» Excerpt:

PI-associated mutations 10F, 48V, 50V, and 54L are associated with susceptibility to TPV and reduced susceptibility to DRV. These mutations are selected against during TPV therapy, leading to increased susceptibility to DRV.
PI-associated mutations 82L, 82T and 84V are not associated with reduced susceptibility to DRV when emergent during TPV therapy.
Tipranavir before darunavir increases susceptibility to darunavir for the circulating virus population. The impact of archived mutations on durable response to
subsequent treatment with darunavir is unknown and can only be determined by clinical investigation.
Abstract
Purpose of the Study: Both Tipranavir (TPV) and Darunavir (DRV) are indicated for protease inhibitor experienced patients. In the RESIST (TPV) trials all patients had a screening genotype and selected virologic rebound TPV patients had on-treatment specimens sequenced. Genotype and virtual phenotype were analyzed to determine genotypic relationship to TPV and DRV resistance and to explore the impact of selected protease gene mutations on susceptibility to TPV and DRV.
Methods: Baseline isolates for 1468 RESIST patients and post-rebound isolates from 50 TPV-treated patients were sequenced and analyzed for Virtual Phenotype predicted IC50 fold change (FC, Version 4.0.0.1). For evaluation of
cross-resistance, the clinical cut-offs of 1.2 and 5.4 for TPV and 3.4 and 96.9 for DRV were used. From the entire TPV project, baseline and on-treatment genotypes were available and were analyzed for 278 patients.
Summary of Results:
48V, 50V, and 54L are associated with resistance to DRV but not to TPV. 82S and 82T are associated with resistance to TPV but not to DRV. 30N was associated with susceptibility to both drugs.
In RESIST patients with baseline and on-treatment results, baseline isolates had median FC for TPV and DRV of 1.6 and 3.55 respectively.
After TPV treatment medians were 8.4 and 2.5 respectively.
For the 80% (n=40) of on-treatment isolates with TPV above the upper clinical cut-off, 55% were below the DRV lower clinical cut-off.
Loss of 48MAV, 50V, 54ML, or 76V and emergence of 34D were associated with declining DRV FC. Selection for 82T/L was not associated with increased DRV FC.
In the larger TPV development program patient group (n=278) the 82T/L mutation was the primary emergent mutation and there was a net loss of mutations at 48, 50, and 76.

» Records supplied:
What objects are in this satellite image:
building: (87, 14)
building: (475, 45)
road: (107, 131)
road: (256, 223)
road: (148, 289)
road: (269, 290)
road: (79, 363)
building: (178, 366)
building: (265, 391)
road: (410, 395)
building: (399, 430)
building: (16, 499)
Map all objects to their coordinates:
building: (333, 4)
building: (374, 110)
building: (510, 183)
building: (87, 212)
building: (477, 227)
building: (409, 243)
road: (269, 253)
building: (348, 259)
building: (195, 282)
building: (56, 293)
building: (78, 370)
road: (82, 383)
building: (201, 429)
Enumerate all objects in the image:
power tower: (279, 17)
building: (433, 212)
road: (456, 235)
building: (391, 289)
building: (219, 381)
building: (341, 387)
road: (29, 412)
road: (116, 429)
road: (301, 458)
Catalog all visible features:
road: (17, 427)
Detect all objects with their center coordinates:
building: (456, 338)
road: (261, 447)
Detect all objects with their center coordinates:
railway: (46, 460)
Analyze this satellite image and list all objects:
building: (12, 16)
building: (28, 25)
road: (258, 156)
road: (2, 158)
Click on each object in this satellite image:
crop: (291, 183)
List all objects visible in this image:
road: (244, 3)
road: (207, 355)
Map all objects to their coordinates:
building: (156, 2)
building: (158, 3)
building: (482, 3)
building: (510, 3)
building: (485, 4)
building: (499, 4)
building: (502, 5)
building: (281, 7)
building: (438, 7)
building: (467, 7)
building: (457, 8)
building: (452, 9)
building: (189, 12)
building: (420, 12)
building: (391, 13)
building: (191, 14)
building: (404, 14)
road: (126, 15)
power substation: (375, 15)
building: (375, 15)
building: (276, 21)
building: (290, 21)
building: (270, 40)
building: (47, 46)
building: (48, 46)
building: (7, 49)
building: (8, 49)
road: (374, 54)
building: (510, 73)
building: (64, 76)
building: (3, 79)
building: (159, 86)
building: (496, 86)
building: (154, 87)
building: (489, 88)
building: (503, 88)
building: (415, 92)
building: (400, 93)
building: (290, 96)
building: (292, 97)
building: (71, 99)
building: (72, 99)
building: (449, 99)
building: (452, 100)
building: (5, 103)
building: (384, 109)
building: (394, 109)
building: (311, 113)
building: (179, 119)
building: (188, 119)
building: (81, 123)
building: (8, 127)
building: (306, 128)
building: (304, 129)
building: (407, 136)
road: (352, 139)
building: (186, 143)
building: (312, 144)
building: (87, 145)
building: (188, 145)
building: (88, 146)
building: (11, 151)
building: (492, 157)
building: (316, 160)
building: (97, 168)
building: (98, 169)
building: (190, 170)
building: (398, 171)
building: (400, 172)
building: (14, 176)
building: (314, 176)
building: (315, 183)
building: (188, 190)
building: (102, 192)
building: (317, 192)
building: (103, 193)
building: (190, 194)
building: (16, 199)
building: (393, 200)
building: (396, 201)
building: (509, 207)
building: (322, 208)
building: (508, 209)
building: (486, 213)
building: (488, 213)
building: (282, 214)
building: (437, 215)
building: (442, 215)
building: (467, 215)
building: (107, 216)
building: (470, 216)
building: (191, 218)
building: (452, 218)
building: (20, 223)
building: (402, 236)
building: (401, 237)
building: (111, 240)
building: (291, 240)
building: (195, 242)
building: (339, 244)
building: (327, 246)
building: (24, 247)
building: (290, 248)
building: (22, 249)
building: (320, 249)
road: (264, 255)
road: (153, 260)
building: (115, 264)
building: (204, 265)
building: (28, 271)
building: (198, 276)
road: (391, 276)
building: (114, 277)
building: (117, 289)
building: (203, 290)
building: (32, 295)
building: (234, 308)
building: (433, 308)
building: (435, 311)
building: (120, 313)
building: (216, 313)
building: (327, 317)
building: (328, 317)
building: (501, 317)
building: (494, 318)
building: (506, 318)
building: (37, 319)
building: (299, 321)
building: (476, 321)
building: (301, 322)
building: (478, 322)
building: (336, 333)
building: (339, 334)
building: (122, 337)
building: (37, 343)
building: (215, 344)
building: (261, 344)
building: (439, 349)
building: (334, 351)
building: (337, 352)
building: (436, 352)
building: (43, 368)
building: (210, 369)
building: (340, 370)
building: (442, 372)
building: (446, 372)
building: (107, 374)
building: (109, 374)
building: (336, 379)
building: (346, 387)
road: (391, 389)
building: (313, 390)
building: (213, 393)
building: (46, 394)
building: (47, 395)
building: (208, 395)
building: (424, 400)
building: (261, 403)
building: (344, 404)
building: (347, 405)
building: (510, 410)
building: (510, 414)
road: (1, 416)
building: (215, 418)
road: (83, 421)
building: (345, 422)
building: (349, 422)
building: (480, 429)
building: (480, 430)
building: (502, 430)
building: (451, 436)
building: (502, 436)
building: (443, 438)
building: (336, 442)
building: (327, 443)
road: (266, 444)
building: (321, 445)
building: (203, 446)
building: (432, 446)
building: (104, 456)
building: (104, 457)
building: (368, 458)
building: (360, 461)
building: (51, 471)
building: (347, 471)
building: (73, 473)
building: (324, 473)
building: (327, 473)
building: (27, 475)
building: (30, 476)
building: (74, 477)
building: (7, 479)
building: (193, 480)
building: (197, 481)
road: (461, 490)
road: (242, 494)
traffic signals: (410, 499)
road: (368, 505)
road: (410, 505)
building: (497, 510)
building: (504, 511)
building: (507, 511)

» Problems to work on:
**A)** Answer these questions from the text on tipranavir and darunavir resistance:
(i) How many RESIST patients had baseline isolates sequenced?
(ii) Which clinical cut-offs were used for DRV in evaluating cross-resistance?
(iii) What was the median FC for DRV after TPV treatment?
**B)** Continue the text on tipranavir and darunavir resistance from the point at which it stops.
The records are not needed for this work.

» Exercise answers:
**A)**
(i) 1468
(ii) 3.4 and 96.9
(iii) 2.5

**B)**
Conclusions: PI-associated mutations at 48V, 50V, and 54L are associated with susceptibility to TPV and reduced susceptibility to DRV. These mutations are selected against during TPV therapy, leading to increased susceptibility to DRV. The impact of archived mutations is unknown. Selection for mutations associated with TPV resistance (82L/T) is not associated with development of resistance to DRV.
Methods
Baseline isolates from 1468 RESIST patients were sequenced and analyzed for Virtual Phenotype (Version 4.0.0.1) predicted IC50 fold change (FC). For evaluation of cross-resistance, the clinical cut-offs of 1.2 and 5.4 for TPV and 3.4 and 96.9 for DRV were used.
50 patients enrolled in RESIST and treated with TPV/r were identified on the basis of rebound in plasma HIV RNA and had paired baseline and rebound genotyping performed. Both viral isolates were analyzed for Virtual Phenotype
drug sensitivity to all licensed PIs, in particular TPV and DRV using the proprietary VIRCO genotypic analysis. Emergent mutations were explored.
278 patients treated with TPV/r were identified on the basis of rebound in plasma HIV RNA and had paired baseline and rebound genotyping performed. The paired genotypes were analyzed to determine which mutations were selected for
and which were selected against.
RESULTS Section 1
Using the lower clinical cut-offs, genotypes were reviewed to see which protease inhibitor resistance associated mutations were associated with cross resistance and which were associated with resistance to one drug and not the other.
Key to table A: 44.2% for 90M under "Both susceptible" means that 44.2% of specimens below the lower clinical cut-off for both TPV and DRV had a 90M mutation by population sequencing.
Key to table B: 29.4% for 90M under "Both susceptible" means that 29.4% of specimens with a 90M mutation were below the lower clinical cut-off for both TPV and DRV.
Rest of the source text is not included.